Watching what may or may not be a turning point in the Trump presidency this week, it occurs to me how often history is a close-run thing. Brett Kavanaugh may or may not go down, because of the almost random decision of Christine Blasey Ford to come forward and risk invasion of her privacy and public humiliation.
Trump may or may not fire Deputy Attorney General Rod Rosenstein. That, in turn, may or may not prefigure the firing of Special Counsel Robert Mueller, which may or may not put some spine in a handful of Republicans and begin the march to an impeachment.
Watergate, similarly, was a close-run thing, beginning with the random discovery by a security guard of some tape over the lock on a door to the DNC Headquarters that Nixon’s plumbers were attempting to burglarize. The 2016 election, with its Watergate echoes of the theft of Democratic emails, was about as closely run an election as it gets.
History, we are reminded, is a blend of deep historical forces and random events, lucky or unlucky. In February 1933, when FDR was giving a speech in Miami, an anarchist got within several feet of the president-elect, fired several shots, and missed Roosevelt, hitting the mayor of Chicago instead. Had Giuseppe Zangara’s aim been true, and FDR’s vice president-elect "Cactus Jack" Garner assumed the presidency, the New Deal never would have happened. Conversely, if Lee Harvey Oswald had been a slightly worse marksman, JFK and the country would have been spared.
The deep historical force in the Kavanaugh affair is that women have finally had enough of a male privilege that goes back to King David. Powerful men get to have their way with women. Overturning that privilege is the most revolutionary force of our time. The random event is that Kavanaugh, who was apparently a drunk as well as a brute in high school, got picked for the high court rather than some other far-right court nominee, who might have sailed through.
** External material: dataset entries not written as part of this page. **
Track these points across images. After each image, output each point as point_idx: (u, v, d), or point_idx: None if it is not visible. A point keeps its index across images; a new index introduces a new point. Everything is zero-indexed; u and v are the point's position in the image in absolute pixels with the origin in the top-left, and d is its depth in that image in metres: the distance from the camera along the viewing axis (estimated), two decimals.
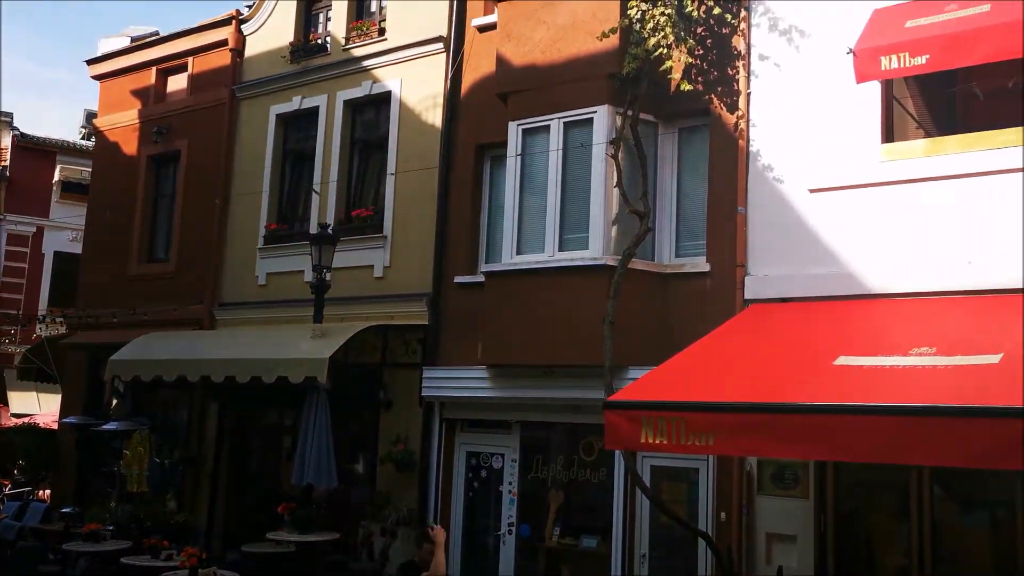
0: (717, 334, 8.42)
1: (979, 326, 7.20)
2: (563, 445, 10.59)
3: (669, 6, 9.33)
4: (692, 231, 10.06)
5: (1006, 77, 8.48)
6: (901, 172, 8.49)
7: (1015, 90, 8.38)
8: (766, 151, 9.35)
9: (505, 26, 10.80)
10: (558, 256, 10.02)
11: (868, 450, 5.96)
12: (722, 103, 9.69)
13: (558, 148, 10.15)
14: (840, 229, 8.76)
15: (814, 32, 9.22)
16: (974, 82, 8.77)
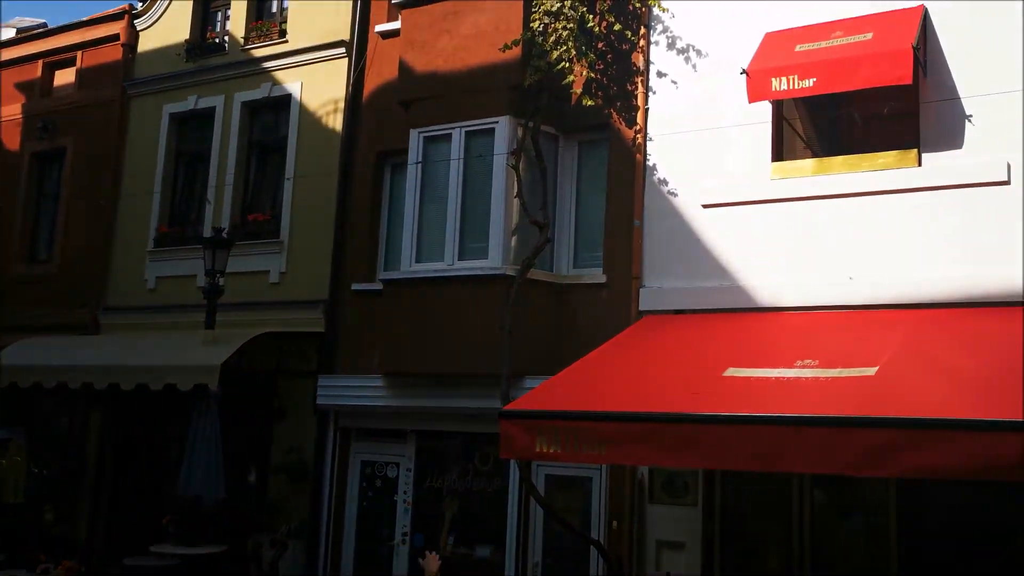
0: (612, 344, 8.55)
1: (858, 340, 7.50)
2: (459, 454, 10.56)
3: (571, 21, 9.46)
4: (590, 243, 10.19)
5: (887, 102, 8.90)
6: (790, 190, 8.80)
7: (897, 114, 8.80)
8: (662, 166, 9.56)
9: (408, 33, 10.76)
10: (458, 265, 10.01)
11: (752, 459, 6.14)
12: (621, 118, 9.87)
13: (459, 157, 10.16)
14: (732, 244, 9.02)
15: (710, 52, 9.49)
16: (855, 106, 9.17)
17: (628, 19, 9.89)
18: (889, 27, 8.27)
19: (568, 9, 9.49)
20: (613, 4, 9.85)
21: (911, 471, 5.57)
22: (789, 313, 8.53)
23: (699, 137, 9.37)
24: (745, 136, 9.12)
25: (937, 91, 8.25)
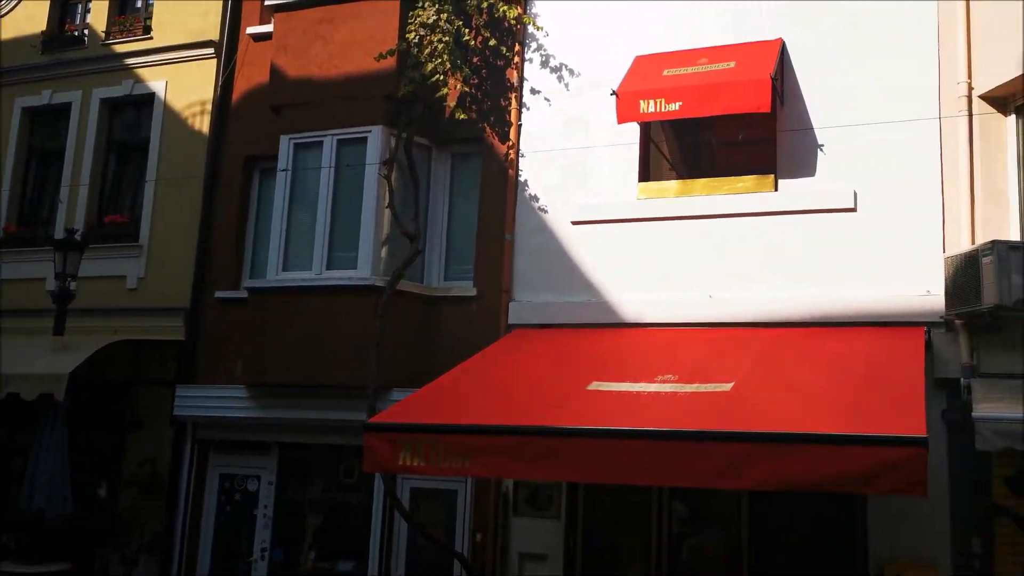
0: (479, 357, 8.57)
1: (716, 356, 7.77)
2: (323, 467, 10.36)
3: (447, 34, 9.48)
4: (461, 255, 10.20)
5: (747, 128, 9.28)
6: (655, 210, 9.06)
7: (756, 140, 9.18)
8: (534, 182, 9.68)
9: (281, 37, 10.54)
10: (326, 274, 9.84)
11: (613, 471, 6.25)
12: (494, 133, 9.95)
13: (331, 165, 10.00)
14: (599, 260, 9.21)
15: (582, 71, 9.68)
16: (718, 131, 9.53)
17: (503, 35, 9.99)
18: (750, 57, 8.65)
19: (444, 22, 9.51)
20: (489, 20, 9.92)
21: (763, 483, 5.79)
22: (652, 329, 8.77)
23: (570, 155, 9.54)
24: (614, 156, 9.34)
25: (793, 120, 8.67)
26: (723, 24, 9.12)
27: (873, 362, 7.14)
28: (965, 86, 8.03)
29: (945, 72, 8.17)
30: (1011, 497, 7.41)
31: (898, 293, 7.99)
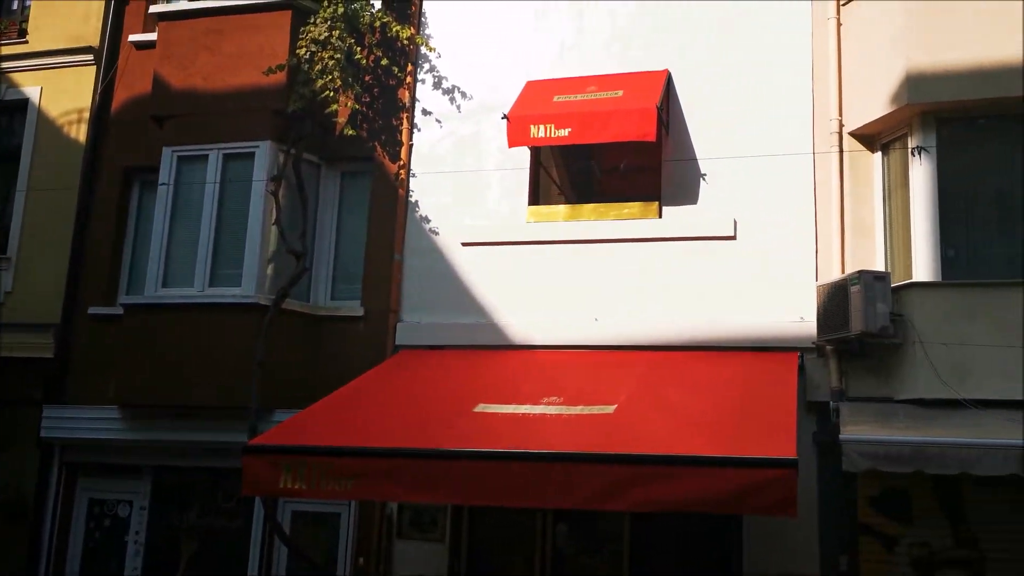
0: (366, 378, 8.48)
1: (600, 379, 7.90)
2: (201, 491, 10.00)
3: (338, 51, 9.40)
4: (349, 274, 10.07)
5: (635, 155, 9.51)
6: (544, 233, 9.17)
7: (642, 167, 9.41)
8: (424, 202, 9.67)
9: (166, 47, 10.24)
10: (208, 292, 9.56)
11: (498, 494, 6.26)
12: (385, 152, 9.89)
13: (215, 180, 9.75)
14: (488, 282, 9.24)
15: (474, 94, 9.75)
16: (607, 157, 9.72)
17: (396, 55, 9.97)
18: (638, 86, 8.88)
19: (336, 39, 9.42)
20: (382, 39, 9.89)
21: (641, 505, 5.91)
22: (539, 351, 8.85)
23: (461, 176, 9.57)
24: (504, 178, 9.43)
25: (677, 149, 8.94)
26: (612, 53, 9.34)
27: (749, 386, 7.39)
28: (836, 123, 8.44)
29: (819, 109, 8.57)
30: (875, 516, 7.76)
31: (774, 319, 8.30)
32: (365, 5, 9.74)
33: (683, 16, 9.18)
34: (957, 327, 7.48)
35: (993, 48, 7.72)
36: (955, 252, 7.89)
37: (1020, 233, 7.77)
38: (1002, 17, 7.76)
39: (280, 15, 9.86)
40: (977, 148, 8.04)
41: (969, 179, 8.00)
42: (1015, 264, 7.71)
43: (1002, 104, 7.78)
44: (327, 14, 9.55)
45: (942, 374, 7.41)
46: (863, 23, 8.46)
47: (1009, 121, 7.89)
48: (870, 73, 8.29)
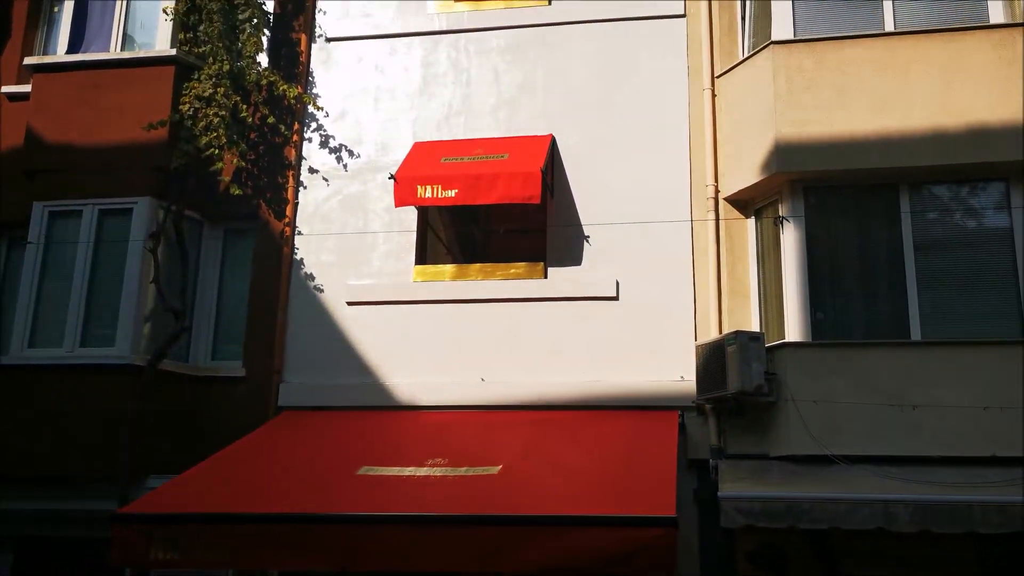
0: (246, 441, 8.25)
1: (486, 439, 7.91)
2: (67, 563, 9.45)
3: (223, 108, 9.31)
4: (231, 333, 9.81)
5: (521, 217, 9.69)
6: (431, 293, 9.18)
7: (528, 229, 9.58)
8: (309, 260, 9.57)
9: (40, 99, 9.91)
10: (79, 352, 9.16)
11: (380, 558, 6.16)
12: (270, 210, 9.78)
13: (89, 240, 9.40)
14: (374, 342, 9.17)
15: (362, 154, 9.77)
16: (494, 218, 9.87)
17: (283, 113, 9.92)
18: (523, 150, 9.07)
19: (221, 97, 9.34)
20: (269, 96, 9.84)
21: (523, 566, 5.89)
22: (425, 412, 8.80)
23: (347, 235, 9.52)
24: (391, 238, 9.43)
25: (561, 212, 9.14)
26: (498, 118, 9.54)
27: (631, 445, 7.52)
28: (712, 189, 8.81)
29: (696, 175, 8.93)
30: (754, 571, 7.94)
31: (655, 379, 8.49)
32: (252, 63, 9.69)
33: (566, 85, 9.46)
34: (826, 385, 7.81)
35: (852, 123, 8.24)
36: (824, 314, 8.27)
37: (883, 296, 8.22)
38: (860, 95, 8.30)
39: (163, 70, 9.70)
40: (842, 215, 8.50)
41: (836, 244, 8.44)
42: (879, 325, 8.14)
43: (862, 175, 8.27)
44: (212, 71, 9.46)
45: (813, 431, 7.70)
46: (736, 95, 8.90)
47: (869, 190, 8.39)
48: (743, 142, 8.70)
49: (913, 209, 8.25)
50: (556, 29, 9.64)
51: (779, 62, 8.52)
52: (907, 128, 8.13)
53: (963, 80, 8.13)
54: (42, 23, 10.96)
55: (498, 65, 9.68)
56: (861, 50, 8.42)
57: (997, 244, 8.18)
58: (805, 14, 8.87)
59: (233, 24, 9.71)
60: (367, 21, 10.10)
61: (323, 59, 10.12)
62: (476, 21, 9.83)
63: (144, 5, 10.30)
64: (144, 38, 10.19)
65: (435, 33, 9.90)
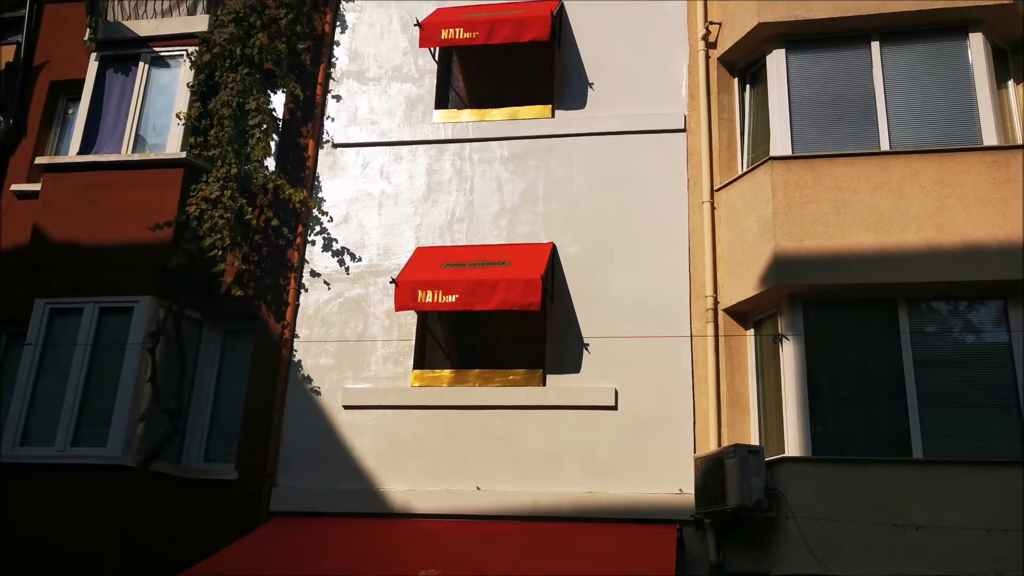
0: (235, 548, 8.08)
1: (480, 549, 7.74)
2: None
3: (229, 211, 9.44)
4: (226, 435, 9.72)
5: (520, 323, 9.69)
6: (428, 398, 9.12)
7: (527, 335, 9.57)
8: (307, 363, 9.54)
9: (49, 198, 10.05)
10: (70, 451, 9.04)
11: None
12: (270, 311, 9.80)
13: (89, 335, 9.39)
14: (369, 447, 9.06)
15: (364, 257, 9.84)
16: (493, 322, 9.89)
17: (287, 216, 10.05)
18: (525, 257, 9.14)
19: (227, 199, 9.48)
20: (274, 199, 9.98)
21: None
22: (420, 520, 8.62)
23: (346, 337, 9.52)
24: (390, 342, 9.41)
25: (561, 319, 9.15)
26: (500, 226, 9.64)
27: (628, 559, 7.35)
28: (712, 300, 8.84)
29: (695, 286, 8.98)
30: None
31: (653, 491, 8.35)
32: (259, 167, 9.87)
33: (568, 194, 9.61)
34: (827, 502, 7.68)
35: (850, 238, 8.33)
36: (824, 428, 8.20)
37: (884, 411, 8.16)
38: (857, 211, 8.42)
39: (172, 172, 9.87)
40: (842, 329, 8.51)
41: (836, 358, 8.42)
42: (880, 441, 8.06)
43: (860, 289, 8.32)
44: (220, 173, 9.63)
45: (815, 549, 7.54)
46: (735, 208, 9.03)
47: (868, 304, 8.42)
48: (742, 255, 8.78)
49: (912, 324, 8.26)
50: (559, 140, 9.84)
51: (778, 177, 8.66)
52: (904, 244, 8.22)
53: (957, 199, 8.26)
54: (56, 124, 11.25)
55: (501, 174, 9.85)
56: (857, 167, 8.58)
57: (997, 361, 8.17)
58: (802, 131, 9.08)
59: (243, 129, 9.93)
60: (374, 128, 10.33)
61: (329, 164, 10.31)
62: (481, 131, 10.05)
63: (158, 108, 10.53)
64: (155, 139, 10.39)
65: (440, 142, 10.11)
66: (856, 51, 9.24)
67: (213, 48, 10.18)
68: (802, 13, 9.21)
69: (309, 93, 10.52)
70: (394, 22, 10.79)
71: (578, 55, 10.14)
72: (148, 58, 10.60)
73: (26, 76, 11.31)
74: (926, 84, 9.00)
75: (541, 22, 9.51)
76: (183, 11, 10.69)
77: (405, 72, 10.53)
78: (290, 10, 10.50)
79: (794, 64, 9.33)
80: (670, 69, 9.84)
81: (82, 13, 10.83)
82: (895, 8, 9.00)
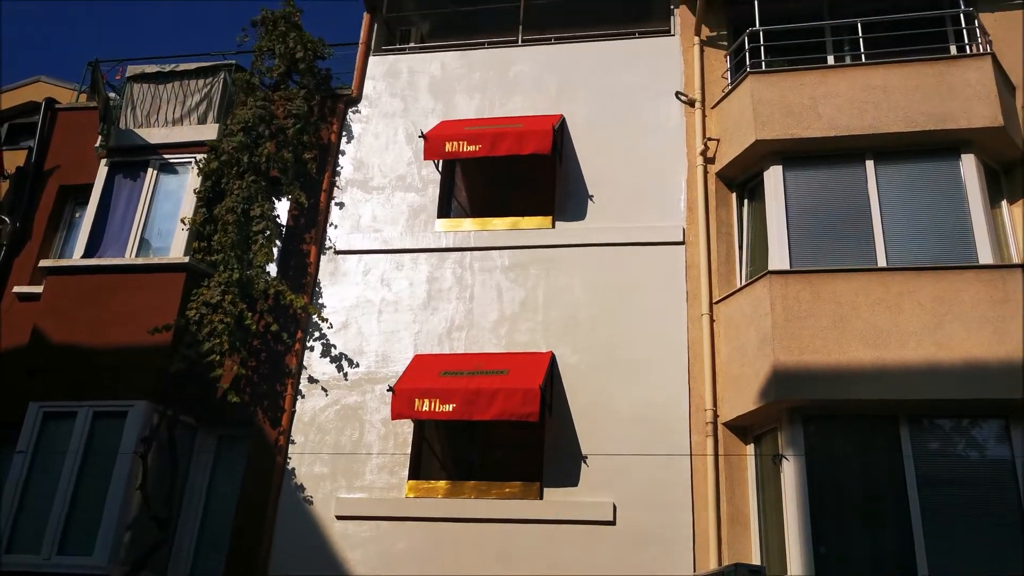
0: None
1: None
2: None
3: (229, 315, 9.46)
4: (215, 543, 9.49)
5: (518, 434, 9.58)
6: (423, 509, 8.95)
7: (524, 445, 9.45)
8: (301, 471, 9.40)
9: (51, 300, 10.10)
10: (56, 560, 8.84)
11: None
12: (266, 417, 9.71)
13: (81, 440, 9.28)
14: (362, 558, 8.85)
15: (362, 364, 9.81)
16: (490, 434, 9.77)
17: (287, 321, 10.06)
18: (524, 367, 9.10)
19: (228, 304, 9.51)
20: (274, 305, 10.01)
21: None
22: None
23: (341, 446, 9.41)
24: (386, 451, 9.29)
25: (559, 431, 9.04)
26: (499, 334, 9.65)
27: None
28: (711, 413, 8.77)
29: (695, 399, 8.91)
30: None
31: None
32: (261, 272, 9.94)
33: (568, 304, 9.63)
34: None
35: (849, 353, 8.31)
36: (827, 547, 8.01)
37: (888, 530, 7.99)
38: (856, 326, 8.42)
39: (174, 276, 9.95)
40: (843, 446, 8.40)
41: (837, 476, 8.27)
42: (884, 560, 7.86)
43: (861, 405, 8.25)
44: (222, 278, 9.69)
45: None
46: (734, 322, 9.05)
47: (869, 420, 8.34)
48: (741, 369, 8.75)
49: (914, 442, 8.16)
50: (559, 250, 9.94)
51: (776, 291, 8.71)
52: (903, 361, 8.19)
53: (955, 316, 8.28)
54: (62, 227, 11.40)
55: (501, 282, 9.90)
56: (855, 283, 8.62)
57: (1001, 479, 8.04)
58: (800, 245, 9.15)
59: (247, 235, 10.05)
60: (376, 236, 10.44)
61: (331, 270, 10.38)
62: (482, 240, 10.15)
63: (164, 213, 10.68)
64: (160, 243, 10.50)
65: (442, 250, 10.21)
66: (851, 169, 9.41)
67: (221, 156, 10.39)
68: (798, 131, 9.42)
69: (313, 200, 10.68)
70: (399, 133, 11.04)
71: (579, 167, 10.33)
72: (157, 164, 10.82)
73: (36, 180, 11.52)
74: (921, 202, 9.14)
75: (542, 136, 9.72)
76: (194, 120, 10.96)
77: (409, 182, 10.71)
78: (298, 120, 10.76)
79: (791, 180, 9.48)
80: (669, 183, 10.01)
81: (94, 120, 11.11)
82: (888, 129, 9.21)
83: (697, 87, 10.42)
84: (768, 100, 9.62)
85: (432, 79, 11.31)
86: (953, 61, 9.50)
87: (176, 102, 11.09)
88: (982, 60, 9.42)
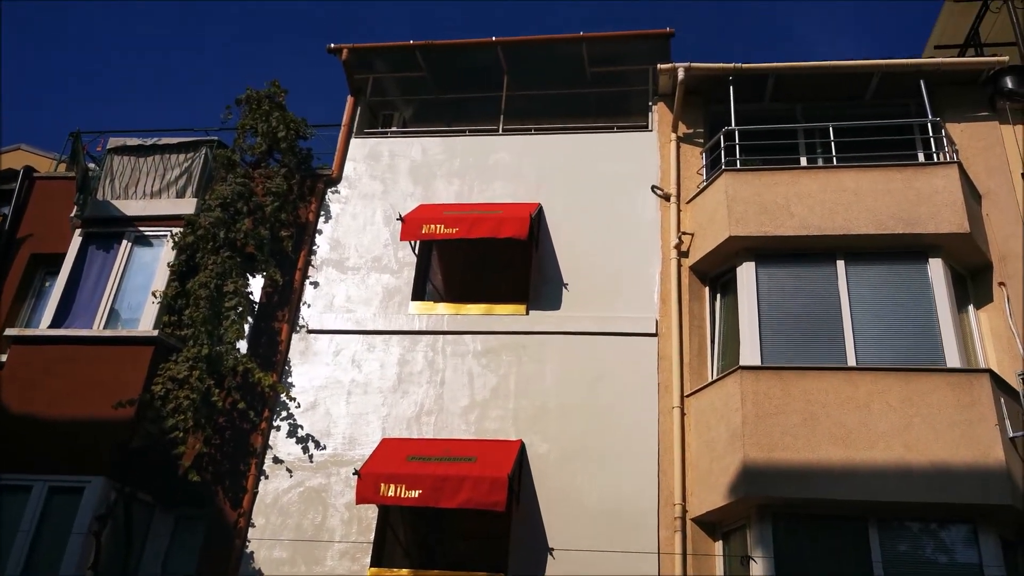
0: None
1: None
2: None
3: (196, 392, 9.32)
4: None
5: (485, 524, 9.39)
6: None
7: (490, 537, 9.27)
8: (260, 555, 9.14)
9: (14, 369, 9.91)
10: None
11: None
12: (227, 498, 9.48)
13: (35, 516, 8.99)
14: None
15: (329, 446, 9.66)
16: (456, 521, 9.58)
17: (255, 399, 9.92)
18: (492, 454, 8.99)
19: (195, 379, 9.38)
20: (243, 382, 9.88)
21: None
22: None
23: (303, 530, 9.19)
24: (349, 536, 9.09)
25: (527, 521, 8.89)
26: (469, 420, 9.56)
27: None
28: (680, 508, 8.67)
29: (664, 492, 8.82)
30: None
31: None
32: (231, 348, 9.83)
33: (538, 392, 9.59)
34: None
35: (819, 452, 8.28)
36: None
37: None
38: (825, 424, 8.41)
39: (141, 350, 9.81)
40: (812, 546, 8.29)
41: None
42: None
43: (830, 505, 8.19)
44: (191, 353, 9.58)
45: None
46: (705, 415, 9.03)
47: (838, 520, 8.26)
48: (711, 463, 8.70)
49: (883, 545, 8.08)
50: (532, 337, 9.93)
51: (747, 387, 8.72)
52: (872, 461, 8.17)
53: (923, 419, 8.30)
54: (31, 295, 11.27)
55: (473, 368, 9.85)
56: (825, 381, 8.65)
57: None
58: (772, 342, 9.21)
59: (218, 310, 9.97)
60: (349, 316, 10.40)
61: (301, 349, 10.29)
62: (455, 324, 10.14)
63: (136, 285, 10.60)
64: (130, 315, 10.39)
65: (414, 333, 10.17)
66: (823, 268, 9.55)
67: (198, 230, 10.37)
68: (771, 229, 9.58)
69: (288, 278, 10.66)
70: (377, 215, 11.11)
71: (554, 256, 10.41)
72: (132, 236, 10.78)
73: (8, 247, 11.42)
74: (890, 303, 9.26)
75: (520, 222, 9.81)
76: (172, 194, 10.98)
77: (384, 263, 10.73)
78: (276, 198, 10.81)
79: (763, 276, 9.60)
80: (643, 274, 10.10)
81: (72, 190, 11.09)
82: (859, 230, 9.39)
83: (673, 182, 10.60)
84: (742, 197, 9.80)
85: (413, 163, 11.45)
86: (921, 168, 9.76)
87: (156, 175, 11.12)
88: (949, 168, 9.68)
Another deep historical force is the decades-long corruption of the Republican Party, to the point where Republican leaders are willing to make common cause with an aspiring dictator if that serves their ends. The random event is the question of which way Senators Lisa Murkowski and Susan Collins will vote. That, in turn, will depend largely on Dr. Ford’s credibility as a live witness: deep forces and random events.
As for Trump’s presidency, it is a big dose of random bad luck for the American republic. But it is also the result of a decades-long pattern of leaders of both parties turning their back on America’s working people, who were sufficiently aggrieved that they resorted to a fake populist crackpot tyrant.
Based on some random events, American democracy may yet be spared—or not. Either way, a close-run thing.